:: Records for this exercise
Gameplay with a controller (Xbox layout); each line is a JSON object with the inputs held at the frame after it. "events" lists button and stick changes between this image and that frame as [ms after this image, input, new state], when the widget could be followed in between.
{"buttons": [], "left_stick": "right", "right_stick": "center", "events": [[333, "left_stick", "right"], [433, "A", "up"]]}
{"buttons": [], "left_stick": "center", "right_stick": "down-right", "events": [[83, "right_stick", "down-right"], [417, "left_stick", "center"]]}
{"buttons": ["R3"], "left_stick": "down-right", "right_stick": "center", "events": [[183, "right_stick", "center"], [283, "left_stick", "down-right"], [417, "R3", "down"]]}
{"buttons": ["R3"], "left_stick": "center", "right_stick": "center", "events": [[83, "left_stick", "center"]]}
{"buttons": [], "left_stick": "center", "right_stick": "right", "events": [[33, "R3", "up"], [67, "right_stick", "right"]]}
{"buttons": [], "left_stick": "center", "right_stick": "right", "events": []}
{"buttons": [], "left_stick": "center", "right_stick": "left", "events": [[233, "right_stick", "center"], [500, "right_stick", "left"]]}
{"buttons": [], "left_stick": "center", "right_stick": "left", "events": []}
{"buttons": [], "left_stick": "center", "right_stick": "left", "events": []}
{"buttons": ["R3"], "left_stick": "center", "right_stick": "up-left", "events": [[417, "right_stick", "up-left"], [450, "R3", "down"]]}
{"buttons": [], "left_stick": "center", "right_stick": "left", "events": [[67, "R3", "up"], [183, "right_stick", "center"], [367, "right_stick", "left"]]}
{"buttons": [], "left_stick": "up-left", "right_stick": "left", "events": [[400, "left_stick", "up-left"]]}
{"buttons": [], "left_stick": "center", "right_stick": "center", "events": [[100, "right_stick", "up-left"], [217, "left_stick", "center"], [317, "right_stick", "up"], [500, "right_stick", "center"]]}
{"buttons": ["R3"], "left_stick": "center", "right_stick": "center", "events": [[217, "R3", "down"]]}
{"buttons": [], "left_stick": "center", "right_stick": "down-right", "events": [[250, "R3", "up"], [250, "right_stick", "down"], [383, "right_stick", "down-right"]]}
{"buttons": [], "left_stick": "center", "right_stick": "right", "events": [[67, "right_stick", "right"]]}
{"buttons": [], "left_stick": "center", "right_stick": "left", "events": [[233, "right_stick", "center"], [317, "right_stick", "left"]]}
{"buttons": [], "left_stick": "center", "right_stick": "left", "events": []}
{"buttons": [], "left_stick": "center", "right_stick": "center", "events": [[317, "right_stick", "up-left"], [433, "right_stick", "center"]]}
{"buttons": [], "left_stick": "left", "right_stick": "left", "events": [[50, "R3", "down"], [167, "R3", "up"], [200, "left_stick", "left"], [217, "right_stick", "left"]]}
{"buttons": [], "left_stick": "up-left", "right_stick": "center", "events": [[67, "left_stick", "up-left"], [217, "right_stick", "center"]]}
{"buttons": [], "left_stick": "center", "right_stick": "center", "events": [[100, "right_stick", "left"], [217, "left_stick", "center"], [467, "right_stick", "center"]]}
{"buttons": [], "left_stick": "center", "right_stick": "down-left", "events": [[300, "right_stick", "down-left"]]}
::::
# Task goal
Each line above must be retyped exactly.

# Result of this exercise
Gameplay with a controller (Xbox layout); each line is a JSON object with the inputs held at the frame after it. "events" lists button and stick changes between this image and that frame as [ms after this image, input, new state], when the widget could be followed in between.
{"buttons": [], "left_stick": "right", "right_stick": "center", "events": [[333, "left_stick", "right"], [433, "A", "up"]]}
{"buttons": [], "left_stick": "center", "right_stick": "down-right", "events": [[83, "right_stick", "down-right"], [417, "left_stick", "center"]]}
{"buttons": ["R3"], "left_stick": "down-right", "right_stick": "center", "events": [[183, "right_stick", "center"], [283, "left_stick", "down-right"], [417, "R3", "down"]]}
{"buttons": ["R3"], "left_stick": "center", "right_stick": "center", "events": [[83, "left_stick", "center"]]}
{"buttons": [], "left_stick": "center", "right_stick": "right", "events": [[33, "R3", "up"], [67, "right_stick", "right"]]}
{"buttons": [], "left_stick": "center", "right_stick": "right", "events": []}
{"buttons": [], "left_stick": "center", "right_stick": "left", "events": [[233, "right_stick", "center"], [500, "right_stick", "left"]]}
{"buttons": [], "left_stick": "center", "right_stick": "left", "events": []}
{"buttons": [], "left_stick": "center", "right_stick": "left", "events": []}
{"buttons": ["R3"], "left_stick": "center", "right_stick": "up-left", "events": [[417, "right_stick", "up-left"], [450, "R3", "down"]]}
{"buttons": [], "left_stick": "center", "right_stick": "left", "events": [[67, "R3", "up"], [183, "right_stick", "center"], [367, "right_stick", "left"]]}
{"buttons": [], "left_stick": "up-left", "right_stick": "left", "events": [[400, "left_stick", "up-left"]]}
{"buttons": [], "left_stick": "center", "right_stick": "center", "events": [[100, "right_stick", "up-left"], [217, "left_stick", "center"], [317, "right_stick", "up"], [500, "right_stick", "center"]]}
{"buttons": ["R3"], "left_stick": "center", "right_stick": "center", "events": [[217, "R3", "down"]]}
{"buttons": [], "left_stick": "center", "right_stick": "down-right", "events": [[250, "R3", "up"], [250, "right_stick", "down"], [383, "right_stick", "down-right"]]}
{"buttons": [], "left_stick": "center", "right_stick": "right", "events": [[67, "right_stick", "right"]]}
{"buttons": [], "left_stick": "center", "right_stick": "left", "events": [[233, "right_stick", "center"], [317, "right_stick", "left"]]}
{"buttons": [], "left_stick": "center", "right_stick": "left", "events": []}
{"buttons": [], "left_stick": "center", "right_stick": "center", "events": [[317, "right_stick", "up-left"], [433, "right_stick", "center"]]}
{"buttons": [], "left_stick": "left", "right_stick": "left", "events": [[50, "R3", "down"], [167, "R3", "up"], [200, "left_stick", "left"], [217, "right_stick", "left"]]}
{"buttons": [], "left_stick": "up-left", "right_stick": "center", "events": [[67, "left_stick", "up-left"], [217, "right_stick", "center"]]}
{"buttons": [], "left_stick": "center", "right_stick": "center", "events": [[100, "right_stick", "left"], [217, "left_stick", "center"], [467, "right_stick", "center"]]}
{"buttons": [], "left_stick": "center", "right_stick": "down-left", "events": [[300, "right_stick", "down-left"]]}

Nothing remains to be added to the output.